Un extrait de Chemin d'école de P. Chamoiseau

Un jour Le Maître ramena une branche de tamarin dépourvue de feuilles, et l'accrocha au-dessus du tableau. Qui dérapait avec un mot créole, une tournure vagabonde, se voyait redevable d'un cinglement des jambes. La liane se mit à peser sur les consciences. Le négrillon en fut plus que jamais ababa-mustapha. Sa langue bientôt lui parut lourde, son verbe trop gras, son accent détestable. Sa petite voix en lui-même devint honteuse ; son naturel de langue dégénéra en exercice de contrebande qu'il fallait étouffer à proximité des Grands, et hurler entre soi pour compenser. Entre petites-personnes, on ne parlait pas français. D'abord, parce que le naturel était créole, ensuite parce que le français était là aussi devenu risqué. Qui disait jounal au lieu de journal était discrédité à vie. Le moindre cahot créole provoquait une mise en la-fête sans pièce miséricorde. En français, il n'y avait pas de proximité. Le créole lui, circulait bien, mais de manière dépenaillée. Précipité en contrebande, il se racornit sur des injures, des mots sales, des haines, des violences, des catastrophes à dire. Une gentillesse ne se disait plus en créole. Un amour non plus. Elle devint la langue des méchants, des majors, des bougres-fous en perdition. Le gros créole était le signe du fruste et du violent. L'équilibre linguistique du négrillon s'en vit tourneboulé. Sans remède.

- Que voyez-vous là ?
- Un canari !...
- Mais non, morrbleu, c'est une casserrole !
- Quoi, quoi, quoi, un "zombi" ? N'avez-vous jamais entendu parrler des elfes, des gnomes, des fées, et feux follets ?! Eparrgnez-moi vos " soucougnan " et vos " cheval-trois-pattes " !
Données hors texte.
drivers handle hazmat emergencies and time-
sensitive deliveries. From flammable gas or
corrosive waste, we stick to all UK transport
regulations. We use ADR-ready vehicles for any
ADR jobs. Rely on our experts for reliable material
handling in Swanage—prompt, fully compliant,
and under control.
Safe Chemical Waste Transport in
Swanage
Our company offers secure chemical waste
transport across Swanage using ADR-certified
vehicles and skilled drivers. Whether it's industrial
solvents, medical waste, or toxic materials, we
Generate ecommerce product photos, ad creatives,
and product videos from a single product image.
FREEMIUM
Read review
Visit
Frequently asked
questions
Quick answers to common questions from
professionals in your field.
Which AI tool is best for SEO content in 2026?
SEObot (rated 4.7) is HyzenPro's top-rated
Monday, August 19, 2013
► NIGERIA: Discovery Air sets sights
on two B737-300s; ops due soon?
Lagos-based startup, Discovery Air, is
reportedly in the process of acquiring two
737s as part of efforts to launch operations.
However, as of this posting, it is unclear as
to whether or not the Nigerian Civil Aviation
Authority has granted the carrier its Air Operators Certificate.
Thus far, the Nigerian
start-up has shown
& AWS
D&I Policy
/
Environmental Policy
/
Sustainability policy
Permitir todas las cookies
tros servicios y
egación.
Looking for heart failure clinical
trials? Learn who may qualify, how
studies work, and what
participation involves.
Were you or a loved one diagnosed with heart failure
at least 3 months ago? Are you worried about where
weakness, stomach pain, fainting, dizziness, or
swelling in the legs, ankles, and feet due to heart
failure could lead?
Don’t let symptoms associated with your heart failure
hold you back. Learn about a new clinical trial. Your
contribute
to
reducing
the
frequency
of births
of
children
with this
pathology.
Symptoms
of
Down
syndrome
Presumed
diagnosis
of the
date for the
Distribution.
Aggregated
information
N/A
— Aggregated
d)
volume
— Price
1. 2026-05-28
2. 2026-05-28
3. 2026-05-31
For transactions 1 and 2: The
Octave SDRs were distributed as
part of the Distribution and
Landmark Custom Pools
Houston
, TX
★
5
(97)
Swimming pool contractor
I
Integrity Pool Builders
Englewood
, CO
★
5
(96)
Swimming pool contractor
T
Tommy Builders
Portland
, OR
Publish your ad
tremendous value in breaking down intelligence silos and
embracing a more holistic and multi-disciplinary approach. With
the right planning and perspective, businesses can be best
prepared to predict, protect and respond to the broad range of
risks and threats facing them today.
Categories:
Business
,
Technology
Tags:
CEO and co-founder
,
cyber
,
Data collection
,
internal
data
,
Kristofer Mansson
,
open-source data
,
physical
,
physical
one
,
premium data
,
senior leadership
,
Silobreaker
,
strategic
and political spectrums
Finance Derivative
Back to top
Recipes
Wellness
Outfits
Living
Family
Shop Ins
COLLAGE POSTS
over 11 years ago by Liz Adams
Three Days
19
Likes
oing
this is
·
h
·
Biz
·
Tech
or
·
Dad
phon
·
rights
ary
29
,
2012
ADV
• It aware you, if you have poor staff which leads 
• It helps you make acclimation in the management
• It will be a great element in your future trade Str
Désespoir du Maître : les enfants parlaient par images et significations qui leur venaient du créole. Un nouveau venu était appelé un tout-frais-arrivé, extraordinaire se disait méchant, un calomniateur devenait un malparlant, un carrefour s'appelait quatre-chemins, un faible était dit un cal-mort, difficile devenait raide, pour dire tristesse on prenait chimérique, sursauter c'était rester saisi, le tumulte c'était un ouélélé, un conflit c'était un déchirage... etc. Les étoiles brillaient comme des graines de dés, comme des peaux d'avocat, ou des cheveux de kouli. On était beau comme flamboyant du mois de mai, et tout ce qui était laid était vieux... Chaque fois qu'une petite-personne ouvrait la bouche, le Maître croyait entendre (disait-il, consterné) un hurlement de loup... zérro, zérro, zérro !...

- Exercice n° 10 :

Etudiez la question des rapports entre créole et français dans le texte précédent de Patrick Chamoiseau, extrait de Chemin-d'école, Gallimard, Folio, pp. 91-93 (on fera les remarques sociolinguistiques ou linguistiques qui s'imposent, en essayant de classer les faits caractéristiques du texte).